__WHAT THE EXERCISE ASKS__: Please write out the data below once more, exactly as it stands.

__RECORDS FOR PROCESSING__:
┌──

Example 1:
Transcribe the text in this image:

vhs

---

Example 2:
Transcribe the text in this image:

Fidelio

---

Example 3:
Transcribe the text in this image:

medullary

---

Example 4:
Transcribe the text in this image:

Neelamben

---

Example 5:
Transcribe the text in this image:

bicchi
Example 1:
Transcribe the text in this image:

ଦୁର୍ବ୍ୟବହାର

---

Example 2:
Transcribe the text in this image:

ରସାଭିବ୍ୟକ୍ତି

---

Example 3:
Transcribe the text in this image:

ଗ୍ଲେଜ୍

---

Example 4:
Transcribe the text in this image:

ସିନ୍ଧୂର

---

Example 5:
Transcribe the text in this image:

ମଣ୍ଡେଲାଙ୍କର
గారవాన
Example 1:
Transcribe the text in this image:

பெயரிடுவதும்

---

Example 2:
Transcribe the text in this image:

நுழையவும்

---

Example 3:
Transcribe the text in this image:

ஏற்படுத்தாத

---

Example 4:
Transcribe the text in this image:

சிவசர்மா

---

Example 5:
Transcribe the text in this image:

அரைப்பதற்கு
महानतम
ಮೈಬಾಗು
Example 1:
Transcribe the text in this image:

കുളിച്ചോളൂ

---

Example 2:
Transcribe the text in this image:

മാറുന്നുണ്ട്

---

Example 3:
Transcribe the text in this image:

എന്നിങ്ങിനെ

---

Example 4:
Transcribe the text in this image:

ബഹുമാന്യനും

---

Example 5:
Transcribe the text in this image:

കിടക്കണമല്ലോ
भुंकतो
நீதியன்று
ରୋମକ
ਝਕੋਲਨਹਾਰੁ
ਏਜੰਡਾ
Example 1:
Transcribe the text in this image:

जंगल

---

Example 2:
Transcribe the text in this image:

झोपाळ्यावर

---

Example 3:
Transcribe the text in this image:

└──

__SOLUTION__:
Example 1:
Transcribe the text in this image:

vhs

---

Example 2:
Transcribe the text in this image:

Fidelio

---

Example 3:
Transcribe the text in this image:

medullary

---

Example 4:
Transcribe the text in this image:

Neelamben

---

Example 5:
Transcribe the text in this image:

bicchi
Example 1:
Transcribe the text in this image:

ଦୁର୍ବ୍ୟବହାର

---

Example 2:
Transcribe the text in this image:

ରସାଭିବ୍ୟକ୍ତି

---

Example 3:
Transcribe the text in this image:

ଗ୍ଲେଜ୍

---

Example 4:
Transcribe the text in this image:

ସିନ୍ଧୂର

---

Example 5:
Transcribe the text in this image:

ମଣ୍ଡେଲାଙ୍କର
గారవాన
Example 1:
Transcribe the text in this image:

பெயரிடுவதும்

---

Example 2:
Transcribe the text in this image:

நுழையவும்

---

Example 3:
Transcribe the text in this image:

ஏற்படுத்தாத

---

Example 4:
Transcribe the text in this image:

சிவசர்மா

---

Example 5:
Transcribe the text in this image:

அரைப்பதற்கு
महानतम
ಮೈಬಾಗು
Example 1:
Transcribe the text in this image:

കുളിച്ചോളൂ

---

Example 2:
Transcribe the text in this image:

മാറുന്നുണ്ട്

---

Example 3:
Transcribe the text in this image:

എന്നിങ്ങിനെ

---

Example 4:
Transcribe the text in this image:

ബഹുമാന്യനും

---

Example 5:
Transcribe the text in this image:

കിടക്കണമല്ലോ
भुंकतो
நீதியன்று
ରୋମକ
ਝਕੋਲਨਹਾਰੁ
ਏਜੰਡਾ
Example 1:
Transcribe the text in this image:

जंगल

---

Example 2:
Transcribe the text in this image:

झोपाळ्यावर

---

Example 3:
Transcribe the text in this image:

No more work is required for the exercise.